#### What you will do
Could you restate exactly the lines that begin at the line with "brown office chair [171,649,441,909]" and end at the final line of the data?

─── Data segment

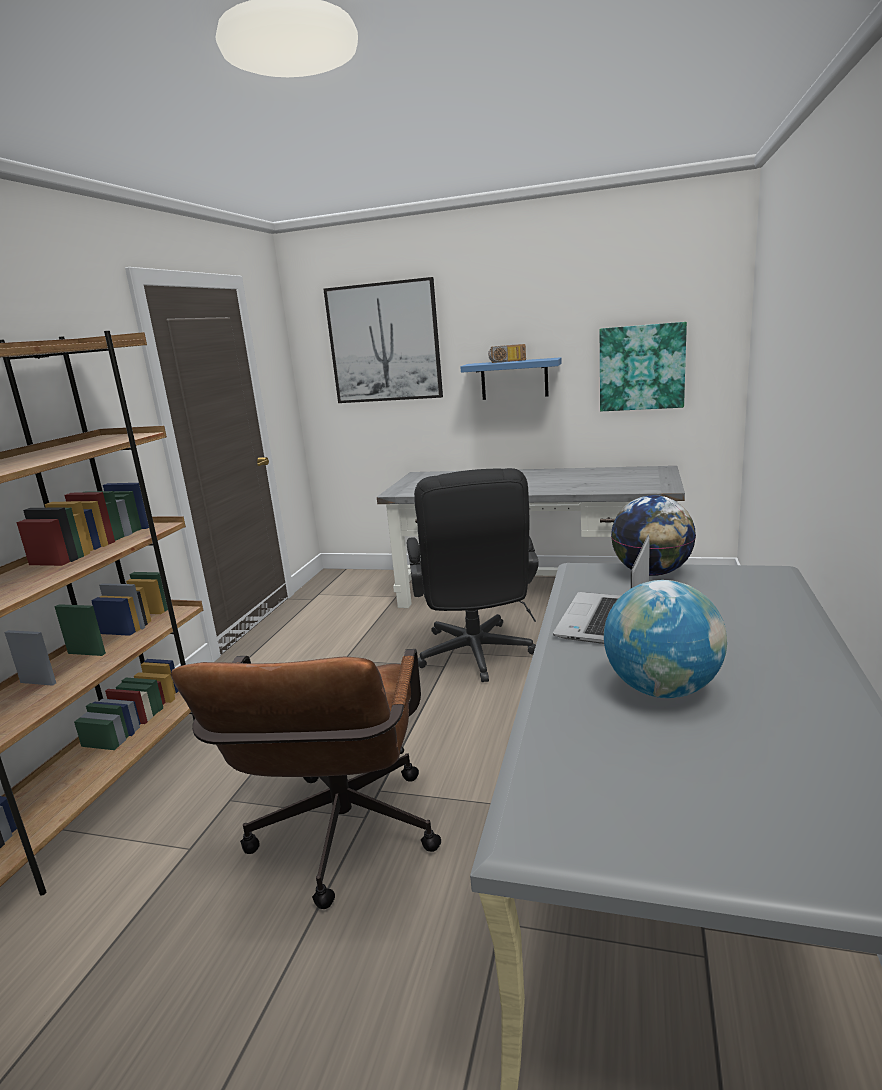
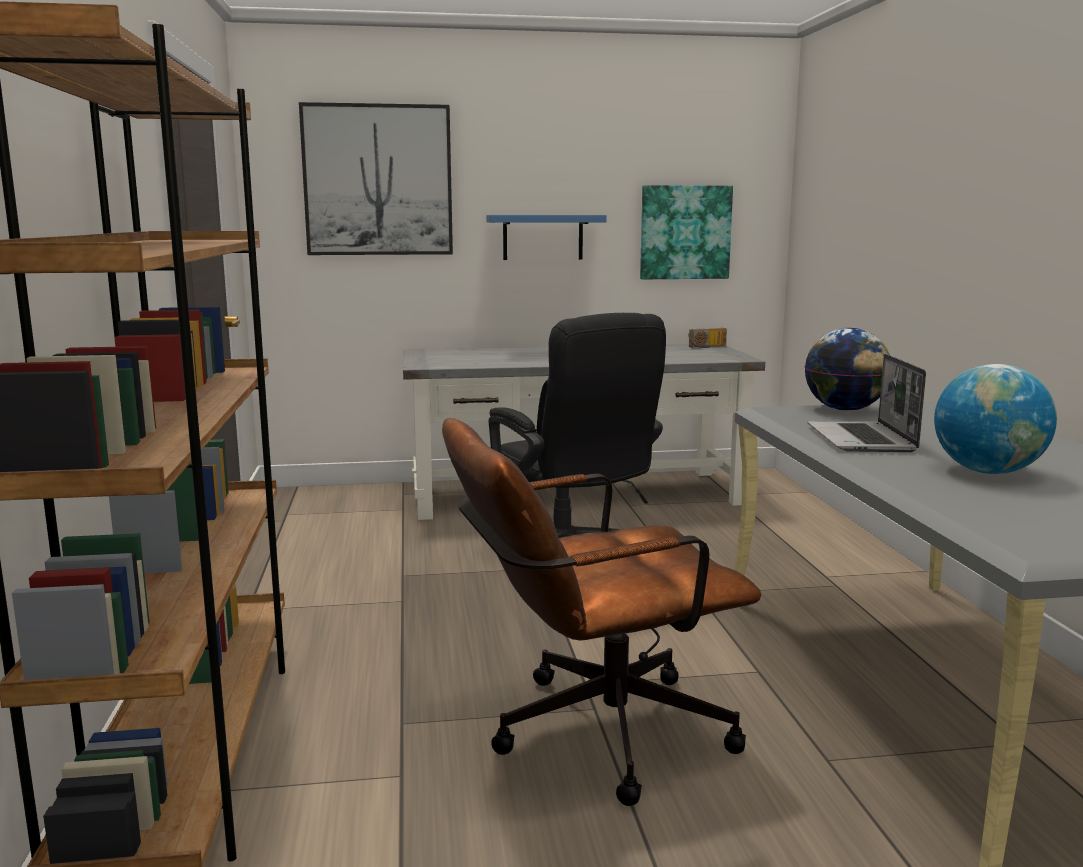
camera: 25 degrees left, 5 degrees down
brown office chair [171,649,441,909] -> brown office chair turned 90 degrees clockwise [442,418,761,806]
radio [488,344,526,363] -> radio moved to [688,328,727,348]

──────

#### Task result
brown office chair [171,649,441,909] -> brown office chair turned 90 degrees clockwise [442,418,761,806]
radio [488,344,526,363] -> radio moved to [688,328,727,348]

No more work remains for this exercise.